Ein derartiger Verschlussmechanismus ist aus der Patentanmeldung WO
98/57018 bekannt. Dieser bekannte Verschlussmechanismus ist beispielsweise für
Behälter bestimmt, die Grenzen überschreiten sollen, und der Verschlussmechanismus
ist daher durch ein Siegel verschlossen, das bei Zollprüfungen gebrochen wird.
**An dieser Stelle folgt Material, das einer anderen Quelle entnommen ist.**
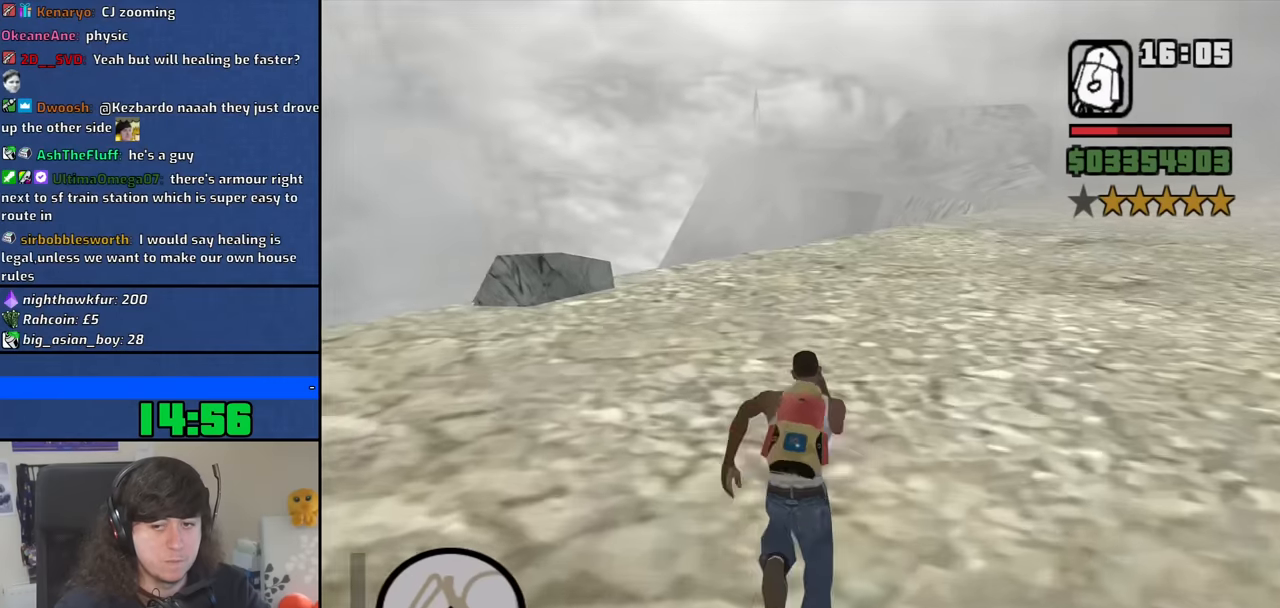
{"keys": ["space", "w"], "mouse": [], "events": [[83, "space", "down"], [183, "space", "up"], [317, "space", "down"], [417, "space", "up"], [500, "space", "down"]]}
In diesem Fall besteht das Siegel aus einem einstückigen Kopf
an dem Bolzen. Nahe dem Kopf kann der Bolzen mit einem Bruchanzeiger in Form einer
umlaufenden schwächenden Kerbe ausgebildet sein, die ein Abschneiden oder ein
Abbrechen des Kopfes erlaubt. Alternativ wird der Bolzen mittels eines Bolzenschneiders
oder durch Absägen entfernt.
Da der Kopf nicht durch die Bohrungen des Verschlussmechanismus geführt
werden kann, muss der Bolzen durch die Bohrungen von einer Seite des Anschlussstücks
gedrückt werden, um den Riegel auf der anderen Seite des Anschlussstücks
zu ergreifen.
Dabei kann das zweite Endstück des Bolzens Verunreinigungen aufnehmen,
die dieser entlang des Riegels in den Verschlussmechanismus eintragen kann, ebenso
kann Feuchtigkeit den Riegel erreichen, wenn der Bolzen aufgezogen wird: Diese Verunreinigungen
und die Feuchtigkeit können den Verschlussmechanismus beschädigen oder
ruinieren.
Wenn die Tür zu öffnen ist, wird der Riegel entriegelt,
wodurch der Bolzen automatisch von einer Feder in die äußere Position
getrieben wird. Sodann wird der Kopf auf eine der oben genannten Weisen entfernt,
der gebrochene Bolzen wird aus den Bohrungen des Verschlussmechanismus herausgezogen
gemeinsam mit dem Riegel und die Verschlussstange wird frei von seinem Eingriff
mit der Verschlussstange gedreht, woraufhin die Tür geöffnet werden kann.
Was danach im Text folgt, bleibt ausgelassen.